As has long been trumpeted in this space, the unwritten rules are less about on-field actions than the meaning behind those actions. It’s why something as innocuous as a stolen base can serve to enrage an entire roster should it occur at an inopportune moment.
The inverse is also true. Should a ballplayer do something that by most indicators is viewed as disrespectful, he can get away with it if the opposition understands where he’s coming from.
So it went last week with Milwaukee’s Carlos Gomez, who actually hit a trifecta of sorts in a game against the Twins.
He hit a monster home run, then admired it.
Then he flipped his bat—which clipped Minnesota catcher Joe Mauer’s wrist on the way down—and threw up his hands in victory.
Mauer waited for Gomez to circle the bases, then mentioned to him that he might want to be more careful in the future. Gomez—without even bothering to turn around, threw up his arms and, back to his opponent, gave Mauer wiggly fingered jazz hands, indicating that he wanted no part of whatever it was the catcher was trying to convey. (Watch it here.)
All of this for a home run that came while his team was trailing, 15-0.
None of this was even remotely okay. Gomez, however, had some things working in his favor.
Most immediately was the fact that he spent the previous two seasons in Minnesota, which gave the Twins a long taste of his exuberance in such situations. He even paid a visit to the opposing clubhouse before the game, to greet manager Ron Gardenhire and his former teammates.
Because they’d seen his act before, they knew it was not personal. (They also knew that he’d just come off the disabled list, and was especially excited to forge a strong start.)
“Just one of those moments that we know Go-Go can have every once in a while,” said Gardenhire in the Associated Press report. “He was excited, and it just happened.”

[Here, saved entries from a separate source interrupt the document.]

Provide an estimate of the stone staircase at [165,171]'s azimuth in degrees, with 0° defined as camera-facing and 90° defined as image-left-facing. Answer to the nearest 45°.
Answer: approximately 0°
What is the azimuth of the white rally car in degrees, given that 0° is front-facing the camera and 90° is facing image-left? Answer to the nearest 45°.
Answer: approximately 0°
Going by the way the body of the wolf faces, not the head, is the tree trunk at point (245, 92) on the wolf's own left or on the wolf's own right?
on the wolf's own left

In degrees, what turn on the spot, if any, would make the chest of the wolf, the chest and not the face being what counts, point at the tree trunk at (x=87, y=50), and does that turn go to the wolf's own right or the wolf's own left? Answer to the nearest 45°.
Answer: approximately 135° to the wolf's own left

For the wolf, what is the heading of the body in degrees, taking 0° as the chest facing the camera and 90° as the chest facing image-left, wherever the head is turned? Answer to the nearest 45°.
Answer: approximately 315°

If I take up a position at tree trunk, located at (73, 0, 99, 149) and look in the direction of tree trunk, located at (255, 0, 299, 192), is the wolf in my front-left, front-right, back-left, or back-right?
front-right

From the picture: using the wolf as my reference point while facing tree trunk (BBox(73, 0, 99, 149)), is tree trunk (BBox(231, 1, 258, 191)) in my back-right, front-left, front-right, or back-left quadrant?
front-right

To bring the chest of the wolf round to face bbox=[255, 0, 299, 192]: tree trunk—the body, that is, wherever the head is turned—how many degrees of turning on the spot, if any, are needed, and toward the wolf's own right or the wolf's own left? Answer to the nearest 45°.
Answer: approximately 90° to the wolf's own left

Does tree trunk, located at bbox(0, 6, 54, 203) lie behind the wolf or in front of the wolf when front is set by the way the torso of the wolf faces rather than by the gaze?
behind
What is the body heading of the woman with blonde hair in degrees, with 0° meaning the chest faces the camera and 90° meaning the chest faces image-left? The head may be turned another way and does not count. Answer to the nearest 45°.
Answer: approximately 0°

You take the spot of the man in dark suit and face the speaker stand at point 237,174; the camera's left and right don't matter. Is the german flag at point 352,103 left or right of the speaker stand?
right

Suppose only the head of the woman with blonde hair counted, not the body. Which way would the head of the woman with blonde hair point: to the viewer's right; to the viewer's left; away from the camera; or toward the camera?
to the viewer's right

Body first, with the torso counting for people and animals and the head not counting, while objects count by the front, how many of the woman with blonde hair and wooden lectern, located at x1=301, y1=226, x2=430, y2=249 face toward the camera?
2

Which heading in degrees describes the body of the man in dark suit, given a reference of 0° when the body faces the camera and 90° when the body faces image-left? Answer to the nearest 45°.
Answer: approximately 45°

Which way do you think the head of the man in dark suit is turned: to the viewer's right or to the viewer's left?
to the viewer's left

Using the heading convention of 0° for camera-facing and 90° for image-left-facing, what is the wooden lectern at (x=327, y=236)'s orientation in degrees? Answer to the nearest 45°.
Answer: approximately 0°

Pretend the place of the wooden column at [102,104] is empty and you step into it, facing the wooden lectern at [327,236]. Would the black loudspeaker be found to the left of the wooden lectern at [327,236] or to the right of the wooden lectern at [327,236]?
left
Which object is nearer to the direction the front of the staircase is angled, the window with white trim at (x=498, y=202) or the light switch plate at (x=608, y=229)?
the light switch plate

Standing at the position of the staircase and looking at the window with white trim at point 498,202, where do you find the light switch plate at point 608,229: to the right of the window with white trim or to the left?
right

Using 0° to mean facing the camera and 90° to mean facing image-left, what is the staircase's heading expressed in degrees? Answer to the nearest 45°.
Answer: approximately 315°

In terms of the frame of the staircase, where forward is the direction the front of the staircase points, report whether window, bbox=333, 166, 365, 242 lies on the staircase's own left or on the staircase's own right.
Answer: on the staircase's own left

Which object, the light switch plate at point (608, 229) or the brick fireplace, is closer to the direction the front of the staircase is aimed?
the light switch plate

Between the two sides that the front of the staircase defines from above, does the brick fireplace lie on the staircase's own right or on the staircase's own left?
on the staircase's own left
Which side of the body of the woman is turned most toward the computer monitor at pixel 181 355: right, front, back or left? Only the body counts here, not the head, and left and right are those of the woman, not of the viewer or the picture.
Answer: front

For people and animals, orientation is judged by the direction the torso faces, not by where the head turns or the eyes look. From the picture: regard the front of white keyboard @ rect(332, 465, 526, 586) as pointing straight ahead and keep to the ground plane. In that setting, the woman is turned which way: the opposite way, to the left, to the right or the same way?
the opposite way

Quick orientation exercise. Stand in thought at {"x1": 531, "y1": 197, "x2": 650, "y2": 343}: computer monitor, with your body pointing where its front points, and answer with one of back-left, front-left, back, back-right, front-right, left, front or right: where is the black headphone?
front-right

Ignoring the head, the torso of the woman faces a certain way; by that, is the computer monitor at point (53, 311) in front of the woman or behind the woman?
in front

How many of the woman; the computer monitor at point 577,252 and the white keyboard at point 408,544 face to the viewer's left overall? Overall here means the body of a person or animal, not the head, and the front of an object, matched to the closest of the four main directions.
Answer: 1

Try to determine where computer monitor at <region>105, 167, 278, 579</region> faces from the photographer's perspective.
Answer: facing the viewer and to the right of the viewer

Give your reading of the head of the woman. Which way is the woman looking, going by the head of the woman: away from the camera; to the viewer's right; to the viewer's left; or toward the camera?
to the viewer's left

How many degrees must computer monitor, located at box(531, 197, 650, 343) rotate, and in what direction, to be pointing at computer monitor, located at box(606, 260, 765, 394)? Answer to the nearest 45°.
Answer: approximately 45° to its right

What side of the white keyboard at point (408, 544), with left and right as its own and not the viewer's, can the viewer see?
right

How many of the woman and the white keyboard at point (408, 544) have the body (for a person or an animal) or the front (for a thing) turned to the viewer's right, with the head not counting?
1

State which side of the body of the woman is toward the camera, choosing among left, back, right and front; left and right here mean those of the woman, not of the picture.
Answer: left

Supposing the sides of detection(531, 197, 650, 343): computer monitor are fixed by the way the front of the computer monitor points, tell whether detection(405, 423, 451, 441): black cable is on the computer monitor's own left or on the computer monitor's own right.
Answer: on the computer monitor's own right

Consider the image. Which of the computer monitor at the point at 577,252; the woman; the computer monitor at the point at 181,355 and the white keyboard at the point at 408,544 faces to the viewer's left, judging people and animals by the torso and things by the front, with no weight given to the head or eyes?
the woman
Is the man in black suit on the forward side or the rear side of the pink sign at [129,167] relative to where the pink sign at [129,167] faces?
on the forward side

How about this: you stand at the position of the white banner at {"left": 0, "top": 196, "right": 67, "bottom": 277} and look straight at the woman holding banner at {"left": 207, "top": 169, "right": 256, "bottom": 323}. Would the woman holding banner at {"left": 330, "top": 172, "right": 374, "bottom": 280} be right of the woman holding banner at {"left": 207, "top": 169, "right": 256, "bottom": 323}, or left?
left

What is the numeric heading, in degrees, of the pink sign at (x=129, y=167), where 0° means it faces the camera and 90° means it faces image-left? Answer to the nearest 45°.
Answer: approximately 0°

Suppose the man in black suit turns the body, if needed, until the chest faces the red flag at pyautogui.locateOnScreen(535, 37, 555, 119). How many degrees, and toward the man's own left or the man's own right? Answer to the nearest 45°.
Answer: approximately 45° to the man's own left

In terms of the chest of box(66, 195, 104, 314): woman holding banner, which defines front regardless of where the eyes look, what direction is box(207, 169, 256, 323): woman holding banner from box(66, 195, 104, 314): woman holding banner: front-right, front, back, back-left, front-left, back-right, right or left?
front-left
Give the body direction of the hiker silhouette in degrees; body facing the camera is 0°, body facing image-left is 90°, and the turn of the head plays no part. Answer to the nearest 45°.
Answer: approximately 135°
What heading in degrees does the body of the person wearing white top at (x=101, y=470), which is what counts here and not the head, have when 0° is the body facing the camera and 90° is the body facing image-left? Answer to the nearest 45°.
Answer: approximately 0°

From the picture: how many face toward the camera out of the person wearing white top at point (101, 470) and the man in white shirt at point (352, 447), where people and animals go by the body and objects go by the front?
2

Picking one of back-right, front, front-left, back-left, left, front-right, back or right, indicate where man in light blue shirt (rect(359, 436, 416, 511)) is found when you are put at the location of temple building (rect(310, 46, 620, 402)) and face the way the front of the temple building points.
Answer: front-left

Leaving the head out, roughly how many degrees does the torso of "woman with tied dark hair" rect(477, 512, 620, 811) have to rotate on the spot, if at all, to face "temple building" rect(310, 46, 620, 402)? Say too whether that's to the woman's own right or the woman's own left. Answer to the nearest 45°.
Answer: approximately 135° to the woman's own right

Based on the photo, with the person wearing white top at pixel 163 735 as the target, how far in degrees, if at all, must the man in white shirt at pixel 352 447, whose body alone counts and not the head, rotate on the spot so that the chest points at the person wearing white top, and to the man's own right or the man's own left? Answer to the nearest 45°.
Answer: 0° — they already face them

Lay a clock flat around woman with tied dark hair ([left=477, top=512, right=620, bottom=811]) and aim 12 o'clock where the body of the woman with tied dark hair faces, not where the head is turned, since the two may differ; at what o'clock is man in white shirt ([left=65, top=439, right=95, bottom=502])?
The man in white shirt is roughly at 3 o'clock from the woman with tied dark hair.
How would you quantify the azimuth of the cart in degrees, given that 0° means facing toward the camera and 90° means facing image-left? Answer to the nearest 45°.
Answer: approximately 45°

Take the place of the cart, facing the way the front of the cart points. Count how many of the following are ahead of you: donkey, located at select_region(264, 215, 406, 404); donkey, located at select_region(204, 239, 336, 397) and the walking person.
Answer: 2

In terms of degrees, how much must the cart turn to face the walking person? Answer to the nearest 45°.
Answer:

“We played with him the last couple years, that’s the type of player he is,” Twins starter Nick Blackburn told MLB.com. “It made me mad, but I shouldn’t be getting mad at stuff like that. I’m sure everyone on his team also knew he shouldn’t have done it, but that’s the type of guy he is. He gets so caught up in the moment.”
Even more importantly, Gomez recognized what he did, nearly as soon as he did it. Upon returning to the dugout, he was informed by teammate Joe Inglett that Mauer was offering words of caution, not talking smack.
Gomez regretted his actions immediately. After the game he offered blanket apologies for his actions.
“I didn’t even know the bat was going to hit him,” he said. “I’ll say again: I didn’t try to do this. . . . I had a good night, but you have to be more professional.”
MLB.com quoted him as saying, “Right now, I feel bad because Blackburn is one of the good friends I’ve got over there. I apologized because I don’t want to try to show him up.”
Gomez also addressed the notion of getting drilled the following day, adding, “I’m going to take it like a man because I know I did [something] bad.”
That might have been enough to get him off the hook; he wasn’t hit by a pitch for the remainder of the series.